# Kubota L3400 and JD 3038 Comparison



## dhopkins55 (Aug 7, 2011)

Hello. I'm new to this forum and am trying to do research before making a purchase. I believe I've narrowed my search to the Kubota L3400 or JD 3038. I have 20 acres and will mainly be mowing, bush whacking, grading/tilling, post hole digging, gravel/earth moving. Where I live (outside Escanaba, MI in the Upper Peninsula) there are many JD dealers for service. Only two Kubota dealers within 100 miles. While I've read many pros & cons of both, it seems to me there is much more satisfaction with the Kubota line for pricing and overall reliability. Not trying to start any Kubota vs JD wars! I'm only going to be doing this once and would like to get it right. Also, any experience with "package deals" from large distributors? I've seen JD 3038 packages that include trailer, bush hog, front bucket, box blade, post digger for $22K. While I may save $$$ I'm not sure how a local dealer would handle repair work if I didn't buy from them. 

Thank you all, in advance.


----------



## Evanedward (Mar 17, 2011)

I have two Kubota's. My area has four reachable Kubota dealers. Two of them sell Kubota but would rather sell large farm equipment and service is done when there is not any large accounts to service. One don't even care to sell or don't want to give a Kubota customer any time. The last and one that I bought from is a five store Deere/Kubota dealer. They where okay years back but now are about 95% Deere and 5% Kubota. If I where buying today I would take a long look at Deere becouse there is just alot more support for the brand. All my friends have Deere and love them. There are not any poor brand's of tractors just tractors with poor support.

» DATA SHOWN:
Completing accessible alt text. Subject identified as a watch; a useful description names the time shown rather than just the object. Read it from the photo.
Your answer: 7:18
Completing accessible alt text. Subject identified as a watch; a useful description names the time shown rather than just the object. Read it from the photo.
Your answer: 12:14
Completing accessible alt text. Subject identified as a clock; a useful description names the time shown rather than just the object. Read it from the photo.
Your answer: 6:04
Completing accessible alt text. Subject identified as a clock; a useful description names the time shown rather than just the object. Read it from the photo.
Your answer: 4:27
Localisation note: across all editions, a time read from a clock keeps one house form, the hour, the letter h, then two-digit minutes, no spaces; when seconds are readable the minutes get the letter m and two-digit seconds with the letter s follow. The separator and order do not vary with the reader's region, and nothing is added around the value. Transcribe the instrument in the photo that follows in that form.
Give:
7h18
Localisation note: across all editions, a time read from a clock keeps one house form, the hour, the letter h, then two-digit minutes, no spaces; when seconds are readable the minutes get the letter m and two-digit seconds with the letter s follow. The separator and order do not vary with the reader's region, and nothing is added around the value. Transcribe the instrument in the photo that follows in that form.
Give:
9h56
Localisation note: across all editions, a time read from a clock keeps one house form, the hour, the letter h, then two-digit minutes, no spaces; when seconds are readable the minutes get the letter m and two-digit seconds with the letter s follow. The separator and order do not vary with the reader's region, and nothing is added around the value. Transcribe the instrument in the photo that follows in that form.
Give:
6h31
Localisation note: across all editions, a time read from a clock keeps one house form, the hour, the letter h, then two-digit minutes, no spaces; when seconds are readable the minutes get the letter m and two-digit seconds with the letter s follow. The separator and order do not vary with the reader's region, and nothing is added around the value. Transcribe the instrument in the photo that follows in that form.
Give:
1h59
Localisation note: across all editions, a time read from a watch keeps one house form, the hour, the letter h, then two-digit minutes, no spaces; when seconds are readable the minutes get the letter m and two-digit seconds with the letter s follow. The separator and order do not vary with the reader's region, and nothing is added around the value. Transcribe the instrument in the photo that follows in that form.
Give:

» CHALLENGES:
1. Retype everything in the tractor comparison thread from "I have two Kubota's." down to "with poor support.".
2. Write the next part of the Kubota and John Deere tractor thread, starting right after its last sentence.

» RESPONSES TO THE EXERCISE:
1.
I have two Kubota's. My area has four reachable Kubota dealers. Two of them sell Kubota but would rather sell large farm equipment and service is done when there is not any large accounts to service. One don't even care to sell or don't want to give a Kubota customer any time. The last and one that I bought from is a five store Deere/Kubota dealer. They where okay years back but now are about 95% Deere and 5% Kubota. If I where buying today I would take a long look at Deere becouse there is just alot more support for the brand. All my friends have Deere and love them. There are not any poor brand's of tractors just tractors with poor support.

2.
----------



## chogg (Jan 9, 2012)

If you like orange buy the kubota, if you like green buy the john deere.


----------



## Hoodoo Valley (Nov 14, 2006)

Certainly valid points on either side. I own both a Kubota and a John Deere. I think both are supremely awesome machines. I happen to prefer the Kubota myself on account of the fact that Kubota builds the entire machine, and they just don't quite have the stigma that the green machines have. It seems that the John Deere dealers in my area, are really quite arrogant, and the product is a bit more expensive for what you get vereses the Kubota dealers. This is just me though.


----------



## JoeBuyer (Jul 22, 2012)

100 miles is not that far. I also have JD and Kubota. Both equally good in my mind. I tend to think JD for big tractors and Kubota when thinking smaller. The cutoff seems to be wherever the JDs become YanDeeres. Yanmar makes a good machine but I think Kubota makes better CUTs and SCUTS. JD seems to have their arms better around the big machine features.


----------



## Hoodoo Valley (Nov 14, 2006)

JoeBuyer said:


> 100 miles is not that far. I also have JD and Kubota. Both equally good in my mind. I tend to think JD for big tractors and Kubota when thinking smaller. The cutoff seems to be wherever the JDs become YanDeeres. Yanmar makes a good machine but I think Kubota makes better CUTs and SCUTS. JD seems to have their arms better around the big machine features.


I absolutely agree with that statement indeed. I've made this point before in other posts myself. Excellent point. Most of us only need the smaller tractors too.


----------



## Thomas (Nov 1, 2006)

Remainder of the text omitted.